Thank you for this. I’m increasingly frustrated by the insistence that we eat low fat and are continuing to be encouraged to eat “whole grains” like bread. I don’t have a degree and yet I can see it!
Ornish, concerned about the “calories consumed”, is simply a red herring. The fat is not added on top of the rest of the diet that is already being consumed but is a different way of eating altogether. Fat is increased and carbohydrate foods are decreased. The “low-carb/high-fat” diet is so satiating that it’s quite likely fewer calories will be consumed on an ongoing daily basis – and less fat (fewer grams), also, compared to someone who is eating donuts, chips, buttered bread, etc.
It’s the percentage of fat calories that is “high”, not necessarily the total calories from fat or grams of fat.

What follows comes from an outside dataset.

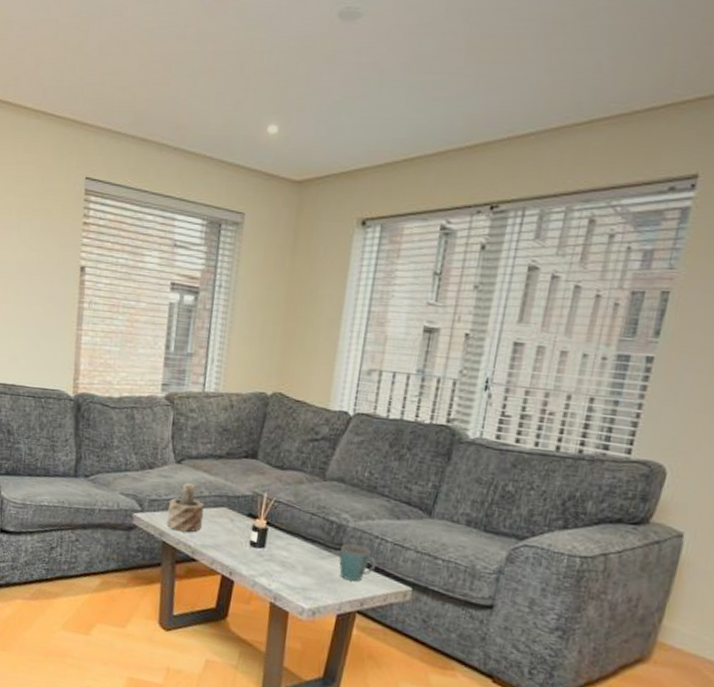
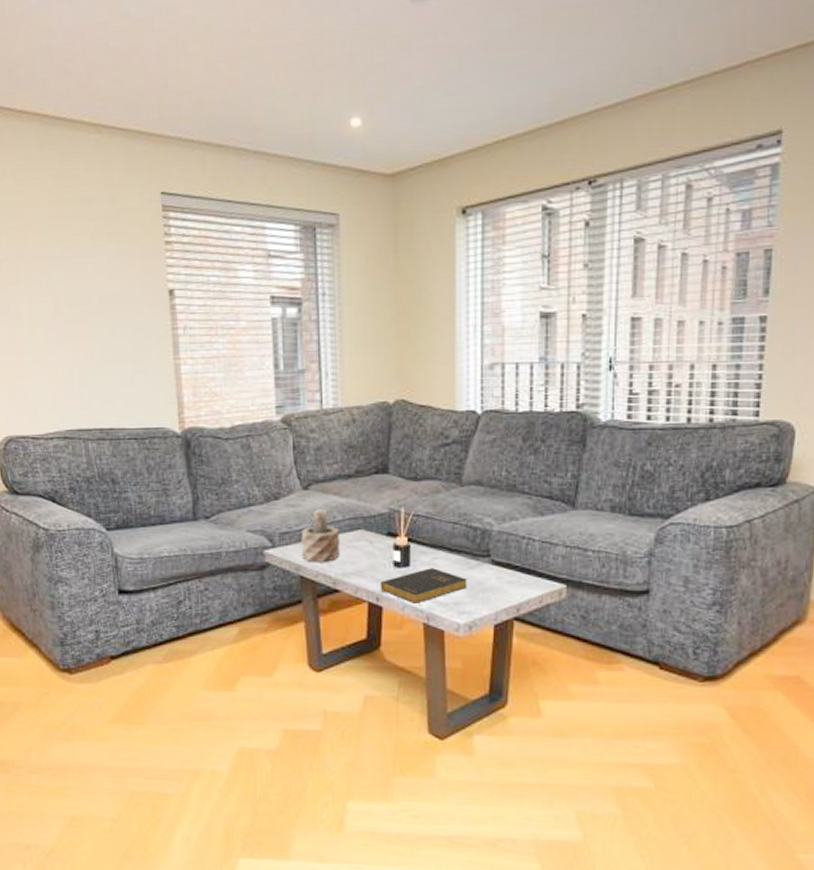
book: none [234,552,317,583] -> present [380,568,467,603]
mug: present [339,544,377,582] -> none [488,549,527,588]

Hypothetical: Suppose your diet is 1/3 protein, 1/3 carbohydrate and 1/3 fat. I’m talking about the number of calories from each type of macronutrient. Each one provides 33.3% of the daily calories. If you completely eliminate the carbohydrate foods and change nothing else, the fat content automatically becomes 50%. That looks like a “high-fat diet” but the grams of fat and the calories from fat are identical to the previous amounts. Oh, yes … and total calories consumed have been reduced.
Dr. Ornish, take your red herring and slink away!